We now compute the invariants $\alpha$ and $\delta$ for $G_n$. We begin with $\delta$. We have $\ell(G_n)=2gn$, where $g=\dim(A)$. Now, $(G_n)_{\bF_N} = \cA^{\circ}_{\bF_N}[p^n]$. By hypothesis, $\cA_{\bF_N}^{\circ}$ is a torus of dimension $g$, and so its $p^n$ torsion has cardinality $p^{ng}$. Thus $(G_n)_{\bF_N}$ has cardinality $p^{gn}$. We thus find $\delta(G_n)=gn$.

We now compute $\alpha$. Since $\alpha$ is additive and only depends on the group over $\bZ[1/N]$, we see that $\alpha(G_n)=n\alpha(G_1)$, so it suffices to treat the $n=1$ case. Note that $\alpha(G_1)$ is the number of $\bZ/p\bZ$'s appearing in $(G_1)_{\bF_p}$; thus it is $\log_p$ of the order of the étale part of $\cA_{\bF_p}[p]$. Since $G_1$ is admissible, $\cA_{\bF_p}[p]$ has only $\bZ/p\bZ$'s and $\mu_p$'s in it, and so $\cA_{\bF_p}$ is ordinary. This implies that its étale part has order $p^g$, and so $\alpha(G_1)=g$. Thus $\alpha(G_n)=gn$.

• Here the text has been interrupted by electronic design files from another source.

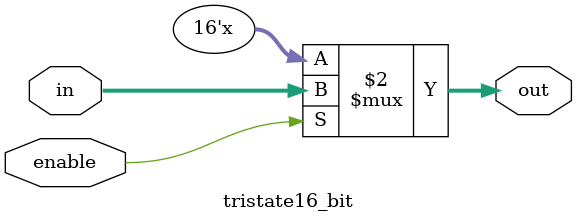
<source format=v>
module tristate16_bit(in, enable, out);

	input [15:0] in;
	input enable;
	output reg [15:0] out;
	
	always @(*)
	begin
	out = (enable) ? in : 16'bzzzz_zzzz_zzzz_zzzz;
	end

endmodule

</source>
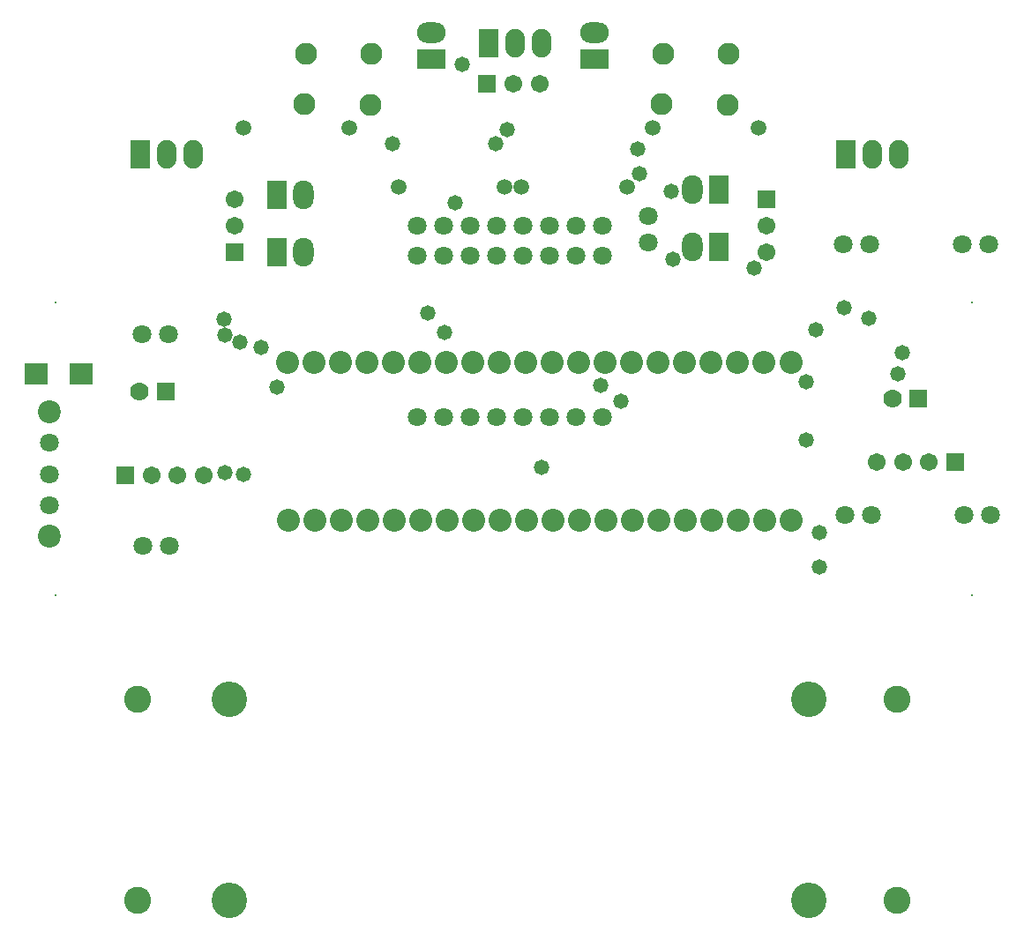
<source format=gts>
G04*
G04 #@! TF.GenerationSoftware,Altium Limited,Altium Designer,23.6.0 (18)*
G04*
G04 Layer_Color=8388736*
%FSLAX44Y44*%
%MOMM*%
G71*
G04*
G04 #@! TF.SameCoordinates,D83645A9-EAB1-4845-A107-50581717B435*
G04*
G04*
G04 #@! TF.FilePolarity,Negative*
G04*
G01*
G75*
%ADD19R,2.2032X2.1032*%
%ADD20R,1.9812X2.7432*%
%ADD21O,1.9812X2.7432*%
%ADD22C,1.8000*%
%ADD23C,1.7112*%
%ADD24R,1.7112X1.7112*%
%ADD25C,2.1082*%
%ADD26O,2.7432X1.9812*%
%ADD27R,2.7432X1.9812*%
%ADD28O,1.8542X2.7432*%
%ADD29R,1.8542X2.7432*%
%ADD30C,2.2000*%
%ADD31C,3.4032*%
%ADD32C,2.6032*%
%ADD33C,0.2032*%
%ADD34C,1.5000*%
%ADD35R,1.7112X1.7112*%
%ADD36R,1.7782X1.7782*%
%ADD37C,1.7782*%
%ADD38O,2.2032X2.2032*%
%ADD39C,1.4732*%
D19*
X262636Y863346D02*
D03*
X306324D02*
D03*
D20*
X918210Y1040130D02*
D03*
X494030Y980440D02*
D03*
Y1035050D02*
D03*
X918210Y985520D02*
D03*
D21*
X892810Y1040130D02*
D03*
X519430Y980440D02*
D03*
Y1035050D02*
D03*
X892810Y985520D02*
D03*
D22*
X389890Y901700D02*
D03*
X364490D02*
D03*
X390590Y697700D02*
D03*
X365190D02*
D03*
X628652Y822129D02*
D03*
X654053D02*
D03*
X679453D02*
D03*
X704853D02*
D03*
X730253D02*
D03*
X755652D02*
D03*
X781052D02*
D03*
X806452D02*
D03*
X806450Y976630D02*
D03*
X781050D02*
D03*
X755650D02*
D03*
X730250D02*
D03*
X704850D02*
D03*
X679450D02*
D03*
X654050D02*
D03*
X628650D02*
D03*
X850900Y1014730D02*
D03*
Y989330D02*
D03*
X628650Y1005840D02*
D03*
X654050D02*
D03*
X679450D02*
D03*
X704850D02*
D03*
X730250D02*
D03*
X755650D02*
D03*
X781050D02*
D03*
X806450D02*
D03*
X1153290Y728060D02*
D03*
X1178690D02*
D03*
X1039590Y728060D02*
D03*
X1064990D02*
D03*
X1151590Y988060D02*
D03*
X1176990D02*
D03*
X1037590D02*
D03*
X1062990D02*
D03*
X275590Y737080D02*
D03*
Y767080D02*
D03*
Y797080D02*
D03*
D23*
X963760Y1005840D02*
D03*
Y980440D02*
D03*
X373580Y765640D02*
D03*
X423580D02*
D03*
X398580D02*
D03*
X721360Y1141560D02*
D03*
X746760D02*
D03*
X1119940Y778680D02*
D03*
X1069940D02*
D03*
X1094940D02*
D03*
X453560Y1031240D02*
D03*
Y1005840D02*
D03*
D24*
X963760Y1031240D02*
D03*
X453560Y980440D02*
D03*
D25*
X863346Y1122426D02*
D03*
X927862Y1170178D02*
D03*
X927100Y1121410D02*
D03*
X864870Y1170940D02*
D03*
X521970D02*
D03*
X584200Y1121410D02*
D03*
X584962Y1170178D02*
D03*
X520446Y1122426D02*
D03*
D26*
X798830Y1191260D02*
D03*
X642620D02*
D03*
D27*
X798830Y1165860D02*
D03*
X642620D02*
D03*
D28*
X748300Y1181100D02*
D03*
X722900D02*
D03*
X388620Y1074420D02*
D03*
X414020D02*
D03*
X1065530D02*
D03*
X1090930D02*
D03*
D29*
X697500Y1181100D02*
D03*
X363220Y1074420D02*
D03*
X1040130D02*
D03*
D30*
X275590Y707480D02*
D03*
Y826680D02*
D03*
D31*
X1004540Y551160D02*
D03*
Y358160D02*
D03*
X448340Y551160D02*
D03*
Y358160D02*
D03*
D32*
X360440D02*
D03*
X1089440D02*
D03*
Y551160D02*
D03*
X360440D02*
D03*
D33*
X281300Y650870D02*
D03*
Y932140D02*
D03*
X1161300D02*
D03*
Y650870D02*
D03*
D34*
X854710Y1099820D02*
D03*
X956310D02*
D03*
X563880D02*
D03*
X462280D02*
D03*
X830580Y1042670D02*
D03*
X728980D02*
D03*
X610870D02*
D03*
X712470D02*
D03*
D35*
X348580Y765640D02*
D03*
X695960Y1141560D02*
D03*
X1144940Y778680D02*
D03*
D36*
X1109780Y839640D02*
D03*
X387150Y845990D02*
D03*
D37*
X1084780Y839640D02*
D03*
X362150Y845990D02*
D03*
D38*
X834771Y874573D02*
D03*
X809371D02*
D03*
X783971D02*
D03*
X758571D02*
D03*
X707771D02*
D03*
X682371D02*
D03*
X656971D02*
D03*
X733171D02*
D03*
X860171D02*
D03*
X961771D02*
D03*
X936371D02*
D03*
X910971D02*
D03*
X987425D02*
D03*
X885571D02*
D03*
X631679Y722427D02*
D03*
X606279D02*
D03*
X682479D02*
D03*
X580880D02*
D03*
X555480D02*
D03*
X530079D02*
D03*
X504679D02*
D03*
X657079D02*
D03*
X707879D02*
D03*
X809480D02*
D03*
X733279D02*
D03*
X758680D02*
D03*
X784080D02*
D03*
X834880D02*
D03*
X860279D02*
D03*
X961880D02*
D03*
X936479D02*
D03*
X911079D02*
D03*
X987280D02*
D03*
X885679D02*
D03*
X631571Y874573D02*
D03*
X529971D02*
D03*
X606171D02*
D03*
X504571D02*
D03*
X555371D02*
D03*
X580771D02*
D03*
D39*
X1061950Y916940D02*
D03*
X605378Y1084168D02*
D03*
X704326D02*
D03*
X665480Y1027810D02*
D03*
X1002030Y800100D02*
D03*
Y855980D02*
D03*
X1011195Y905740D02*
D03*
X1038860Y927100D02*
D03*
X874464Y973640D02*
D03*
X951843Y964587D02*
D03*
X841648Y1055008D02*
D03*
X1090094Y863166D02*
D03*
X443230Y915670D02*
D03*
X638810Y921472D02*
D03*
X715444Y1098116D02*
D03*
X840660Y1079500D02*
D03*
X872490Y1038860D02*
D03*
X671830Y1160780D02*
D03*
X458131Y893614D02*
D03*
X444500Y900430D02*
D03*
X655320Y902970D02*
D03*
X494030Y850900D02*
D03*
X478790Y888920D02*
D03*
X748030Y773430D02*
D03*
X1094740Y883920D02*
D03*
X1014730Y711200D02*
D03*
Y678180D02*
D03*
X824230Y836930D02*
D03*
X805180Y852170D02*
D03*
X462280Y767080D02*
D03*
X444500Y768350D02*
D03*
M02*

</source>
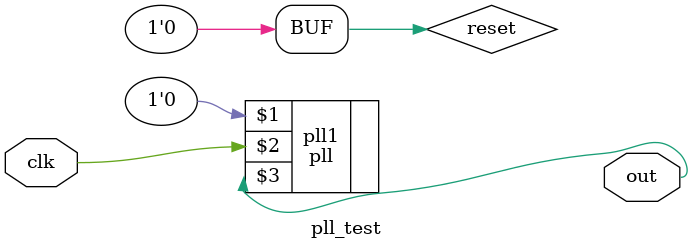
<source format=v>
module pll_test(clk,out);
	input clk;
	output out;
	wire reset;
	assign reset = 1'b0;
	
	pll pll1(reset,clk,out);
	
endmodule
</source>
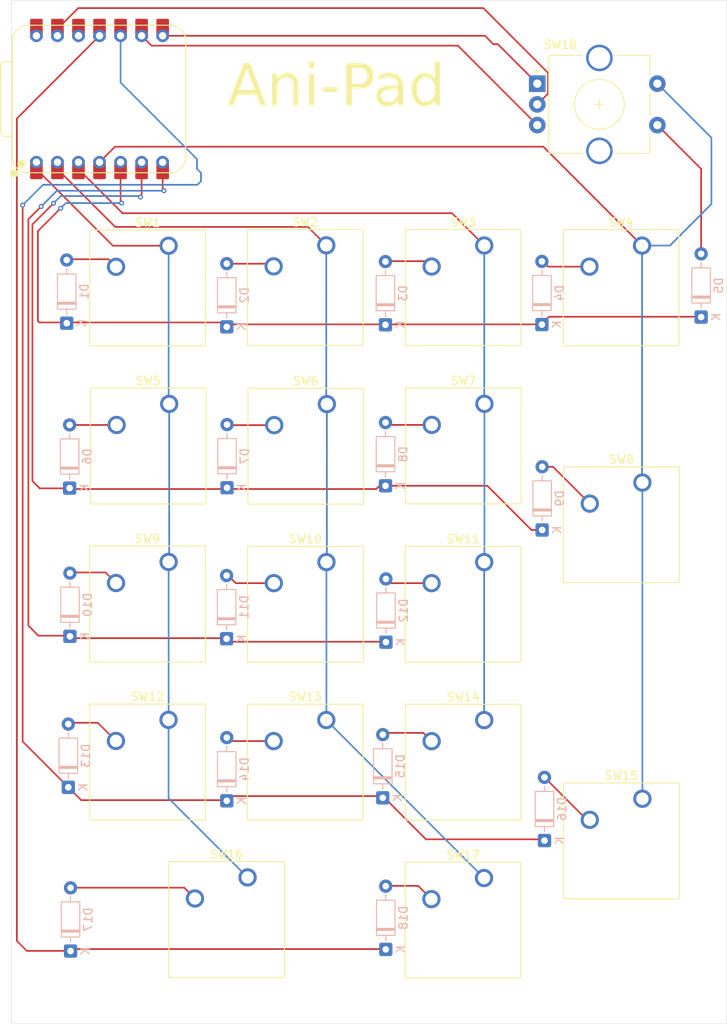
<source format=kicad_pcb>
(kicad_pcb
	(version 20241229)
	(generator "pcbnew")
	(generator_version "9.0")
	(general
		(thickness 1.6)
		(legacy_teardrops no)
	)
	(paper "A4")
	(layers
		(0 "F.Cu" signal)
		(2 "B.Cu" signal)
		(9 "F.Adhes" user "F.Adhesive")
		(11 "B.Adhes" user "B.Adhesive")
		(13 "F.Paste" user)
		(15 "B.Paste" user)
		(5 "F.SilkS" user "F.Silkscreen")
		(7 "B.SilkS" user "B.Silkscreen")
		(1 "F.Mask" user)
		(3 "B.Mask" user)
		(17 "Dwgs.User" user "User.Drawings")
		(19 "Cmts.User" user "User.Comments")
		(21 "Eco1.User" user "User.Eco1")
		(23 "Eco2.User" user "User.Eco2")
		(25 "Edge.Cuts" user)
		(27 "Margin" user)
		(31 "F.CrtYd" user "F.Courtyard")
		(29 "B.CrtYd" user "B.Courtyard")
		(35 "F.Fab" user)
		(33 "B.Fab" user)
		(39 "User.1" user)
		(41 "User.2" user)
		(43 "User.3" user)
		(45 "User.4" user)
	)
	(setup
		(pad_to_mask_clearance 0)
		(allow_soldermask_bridges_in_footprints no)
		(tenting front back)
		(pcbplotparams
			(layerselection 0x00000000_00000000_55555555_5755f5ff)
			(plot_on_all_layers_selection 0x00000000_00000000_00000000_00000000)
			(disableapertmacros no)
			(usegerberextensions no)
			(usegerberattributes yes)
			(usegerberadvancedattributes yes)
			(creategerberjobfile yes)
			(dashed_line_dash_ratio 12.000000)
			(dashed_line_gap_ratio 3.000000)
			(svgprecision 4)
			(plotframeref no)
			(mode 1)
			(useauxorigin no)
			(hpglpennumber 1)
			(hpglpenspeed 20)
			(hpglpendiameter 15.000000)
			(pdf_front_fp_property_popups yes)
			(pdf_back_fp_property_popups yes)
			(pdf_metadata yes)
			(pdf_single_document no)
			(dxfpolygonmode yes)
			(dxfimperialunits yes)
			(dxfusepcbnewfont yes)
			(psnegative no)
			(psa4output no)
			(plot_black_and_white yes)
			(sketchpadsonfab no)
			(plotpadnumbers no)
			(hidednponfab no)
			(sketchdnponfab yes)
			(crossoutdnponfab yes)
			(subtractmaskfromsilk no)
			(outputformat 1)
			(mirror no)
			(drillshape 1)
			(scaleselection 1)
			(outputdirectory "")
		)
	)
	(net 0 "")
	(net 1 "Row0")
	(net 2 "Net-(D1-A)")
	(net 3 "Net-(D2-A)")
	(net 4 "Net-(D3-A)")
	(net 5 "Net-(D4-A)")
	(net 6 "Net-(D5-A)")
	(net 7 "Row1")
	(net 8 "Net-(D6-A)")
	(net 9 "Net-(D7-A)")
	(net 10 "Net-(D8-A)")
	(net 11 "Row2")
	(net 12 "Net-(D9-A)")
	(net 13 "Net-(D10-A)")
	(net 14 "Net-(D11-A)")
	(net 15 "Row3")
	(net 16 "Net-(D12-A)")
	(net 17 "Net-(D13-A)")
	(net 18 "Net-(D14-A)")
	(net 19 "Net-(D15-A)")
	(net 20 "Net-(D16-A)")
	(net 21 "Row4")
	(net 22 "Net-(D17-A)")
	(net 23 "Net-(D18-A)")
	(net 24 "Col0")
	(net 25 "Col1")
	(net 26 "Col2")
	(net 27 "Col3")
	(net 28 "RE0")
	(net 29 "GND")
	(net 30 "RE1")
	(net 31 "unconnected-(U1-3V3-Pad12)")
	(net 32 "+5V")
	(footprint "Button_Switch_Keyboard:SW_Cherry_MX_2.00u_Vertical_PCB" (layer "F.Cu") (at 117.18 72.88))
	(footprint "Button_Switch_Keyboard:SW_Cherry_MX_1.00u_PCB" (layer "F.Cu") (at 98.09 101.52))
	(footprint "Rotary_Encoder:RotaryEncoder_Alps_EC11E-Switch_Vertical_H20mm_CircularMountingHoles" (layer "F.Cu") (at 104.49 24.79))
	(footprint "Button_Switch_Keyboard:SW_Cherry_MX_1.00u_PCB" (layer "F.Cu") (at 79.04 82.47))
	(footprint "Button_Switch_Keyboard:SW_Cherry_MX_1.00u_PCB" (layer "F.Cu") (at 98.11 63.39))
	(footprint "Button_Switch_Keyboard:SW_Cherry_MX_1.00u_PCB" (layer "F.Cu") (at 98.09 44.3))
	(footprint "Button_Switch_Keyboard:SW_Cherry_MX_1.00u_PCB" (layer "F.Cu") (at 79.02 101.51))
	(footprint "Button_Switch_Keyboard:SW_Cherry_MX_1.00u_PCB" (layer "F.Cu") (at 79.02 44.28))
	(footprint "Button_Switch_Keyboard:SW_Cherry_MX_2.00u_PCB" (layer "F.Cu") (at 69.52 120.4825))
	(footprint "OPL:XIAO-RP2040-DIP" (layer "F.Cu") (at 51.65 26.64 90))
	(footprint "Button_Switch_Keyboard:SW_Cherry_MX_1.00u_PCB" (layer "F.Cu") (at 117.14 44.31))
	(footprint "Button_Switch_Keyboard:SW_Cherry_MX_2.00u_Vertical_PCB" (layer "F.Cu") (at 117.18 111))
	(footprint "Button_Switch_Keyboard:SW_Cherry_MX_1.00u_PCB" (layer "F.Cu") (at 59.99 44.33))
	(footprint "Button_Switch_Keyboard:SW_Cherry_MX_1.00u_PCB" (layer "F.Cu") (at 98.08 82.47))
	(footprint "Button_Switch_Keyboard:SW_Cherry_MX_1.00u_PCB" (layer "F.Cu") (at 79.09 63.42))
	(footprint "Button_Switch_Keyboard:SW_Cherry_MX_1.00u_PCB" (layer "F.Cu") (at 59.98 101.49))
	(footprint "Button_Switch_Keyboard:SW_Cherry_MX_1.00u_PCB" (layer "F.Cu") (at 98.06 120.56))
	(footprint "Button_Switch_Keyboard:SW_Cherry_MX_1.00u_PCB" (layer "F.Cu") (at 59.99 82.45))
	(footprint "Button_Switch_Keyboard:SW_Cherry_MX_1.00u_PCB" (layer "F.Cu") (at 60.06 63.4))
	(footprint "Diode_THT:D_DO-35_SOD27_P7.62mm_Horizontal" (layer "B.Cu") (at 86.2 129.16 90))
	(footprint "Diode_THT:D_DO-35_SOD27_P7.62mm_Horizontal" (layer "B.Cu") (at 85.84 110.89 90))
	(footprint "Diode_THT:D_DO-35_SOD27_P7.62mm_Horizontal" (layer "B.Cu") (at 86.22 92.12 90))
	(footprint "Diode_THT:D_DO-35_SOD27_P7.62mm_Horizontal" (layer "B.Cu") (at 48.08 91.42 90))
	(footprint "Diode_THT:D_DO-35_SOD27_P7.62mm_Horizontal" (layer "B.Cu") (at 105.05 53.84 90))
	(footprint "Diode_THT:D_DO-35_SOD27_P7.62mm_Horizontal" (layer "B.Cu") (at 47.88 109.62 90))
	(footprint "Diode_THT:D_DO-35_SOD27_P7.62mm_Horizontal" (layer "B.Cu") (at 67.01 111.25 90))
	(footprint "Diode_THT:D_DO-35_SOD27_P7.62mm_Horizontal" (layer "B.Cu") (at 67.04 73.51 90))
	(footprint "Diode_THT:D_DO-35_SOD27_P7.62mm_Horizontal" (layer "B.Cu") (at 48.04 73.55 90))
	(footprint "Diode_THT:D_DO-35_SOD27_P7.62mm_Horizontal" (layer "B.Cu") (at 86.16 53.86 90))
	(footprint "Diode_THT:D_DO-35_SOD27_P7.62mm_Horizontal" (layer "B.Cu") (at 86.17 73.27 90))
	(footprint "Diode_THT:D_DO-35_SOD27_P7.62mm_Horizontal" (layer "B.Cu") (at 67.01 54.11 90))
	(footprint "Diode_THT:D_DO-35_SOD27_P7.62mm_Horizontal" (layer "B.Cu") (at 105.36 116.04 90))
	(footprint "Diode_THT:D_DO-35_SOD27_P7.62mm_Horizontal"
		(layer "B.Cu")
		(uuid "df4e763a-4cac-4ccf-a498-aae74930c148")
		(at 48.15 129.36 90)
		(descr "Diode, DO-35_SOD27 series, Axial, Horizontal, pin pitch=7.62mm, length*diameter=4*2mm^2, http://www.diodes.com/_files/packages/DO-35.pdf")
		(tags "Diode DO-35_SOD27 series Axial Horizontal pin pitch 7.62mm  length 4mm diameter 2mm")
		(property "Reference" "D17"
			(at 3.81 2.12 90)
			(layer "B.SilkS")
			(uuid "0598836b-6774-4747-80f0-9704dd7ba1f8")
			(effects
				(font
					(size 1 1)
					(thickness 0.15)
				)
				(justify mirror)
			)
		)
		(property "Value" "1N4148"
			(at 3.81 -2.12 90)
			(layer "B.Fab")
			(uuid "97904e7e-c34f-42cb-a552-f903c9c1f919")
			(effects
				(font
					(size 1 1)
					(thickness 0.15)
				)
				(justify mirror)
			)
		)
		(property "Datasheet" "https://assets.nexperia.com/documents/data-sheet/1N4148_1N4448.pdf"
			(at 0 0 90)
			(layer "B.Fab")
			(hide yes)
			(uuid "0a392960-0904-44b1-bd02-dcfcce484277")
			(effects
				(font
					(size 1.27 1.27)
					(thickness 0.15)
				)
				(justify mirror)
			)
		)
		(property "Description" "100V 0.15A standard switching diode, DO-35"
			(at 0 0 90)
			(layer "B.Fab")
			(hide yes)
			(uuid "c3235d98-2530-4328-89af-5b3648b78020")
			(effects
				(font
					(size 1.27 1.27)
					(thickness 0.15)
				)
				(justify mirror)
			)
		)
		(property "Sim.Device" "D"
			(at 0 0 270)
			(unlocked yes)
			(layer "B.Fab")
			(hide yes)
			(uuid "0dd9519c-ae4f-4120-b541-401dda77c8f2")
			(effects
				(font
					(size 1 1)
					(thickness 0.15)
				)
				(justify mirror)
			)
		)
		(property "Sim.Pins" "1=K 2=A"
			(at 0 0 270)
			(unlocked yes)
			(layer "B.Fab")
			(hide yes)
			(uuid "4867ce0d-f6b0-4f6d-bfee-d3b2d548d33f")
			(effects
				(font
					(size 1 1)
					(thickness 0.15)
				)
				(justify mirror)
			)
		)
		(property ki_fp_filters "D*DO?35*")
		(path "/7dc5b128-b66d-4f6e-9394-de19f4bfff09")
		(sheetname "/")
		(sheetfile "numpad.kicad_sch")
		(attr through_hole)
		(fp_line
			(start 6.58 0)
			(end 5.93 0)
			(stroke
				(width 0.12)
				(type solid)
			)
			(layer "B.SilkS")
			(uuid "033803f9-a123-4900-9ef6-01fc9a6b67d6")
		)
		(fp_line
			(start 1.04 0)
			(end 1.69 0)
			(stroke
				(width 0.12)

... [59293 chars truncated]
</source>
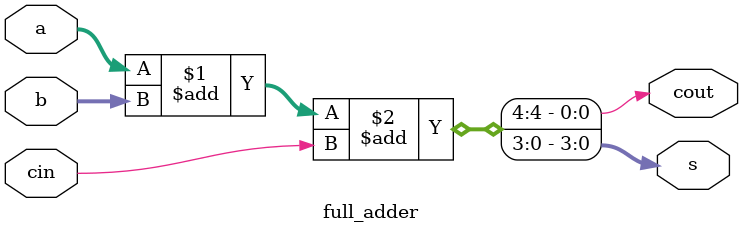
<source format=v>
module full_adder #(parameter N = 4) (   // Default: 4-bit
    input  [N-1:0] a, b,
    input           cin,
    output [N-1:0] s,
    output          cout
);

    assign {cout, s} = a + b + cin;  // Concatenation for sum & carry

endmodule

</source>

We thus have $\delta(G_n)=gn$ and $\alpha(G_n)=gn$. It follows that $h^1(G_n)-h^0(G_n) \le 0$. However, $h^0(G_n)$ is the $p^n$ torsion in $\cA^{\circ}(\bZ) \subset \cA(\bZ)=A(\bQ)$, which is bounded independent of $n$ by the Mordell--Weil theorem. It follows that $h^1(G_n)$ is bounded independent of $n$.

Consider now the short exact sequence of sheaves on the fppf site of $\Spec(\bZ)$:

$$ 0 \to G_n \to \cA^{\circ} \stackrel{p^n}{\to} \cA^{\circ} \to 0. $$

A few remarks:

Taking cohomology, we obtain an injection

$$ \rH^0_{\rm fppf}(\Spec(\bZ), \cA^{\circ}) \otimes \bZ/p^n \bZ \to \rH^1_{\rm fppf}(\Spec(\bZ), G_n). $$

It follows that the cardinality of $\cA^{\circ}(\bZ) \otimes \bZ/p^n \bZ$ is bounded as $n \to \infty$.

Let $C$ be the $\bF_N$-points of the component group of $\cA_{\bF_N}$. Then there is an exact sequence

$$ 0 \to \cA^{\circ}(\bZ) \to \cA(\bZ) \to C $$

It follows that $\cA^{\circ}(\bZ)$ is a finite index subgroup of $\cA(\bZ)=A(\bQ)$. In particular, $\cA^{\circ}(\bZ)$ is finitely generated. Since the cardinality of $\cA^{\circ}(\bZ) \otimes \bZ/p^n \bZ$ is bounded, it follows that $\cA^{\circ}(\bZ)$ has rank 0. Thus $A(\bQ)$ has rank zero, as it contains $\cA^{\circ}(\bZ)$ with finite index.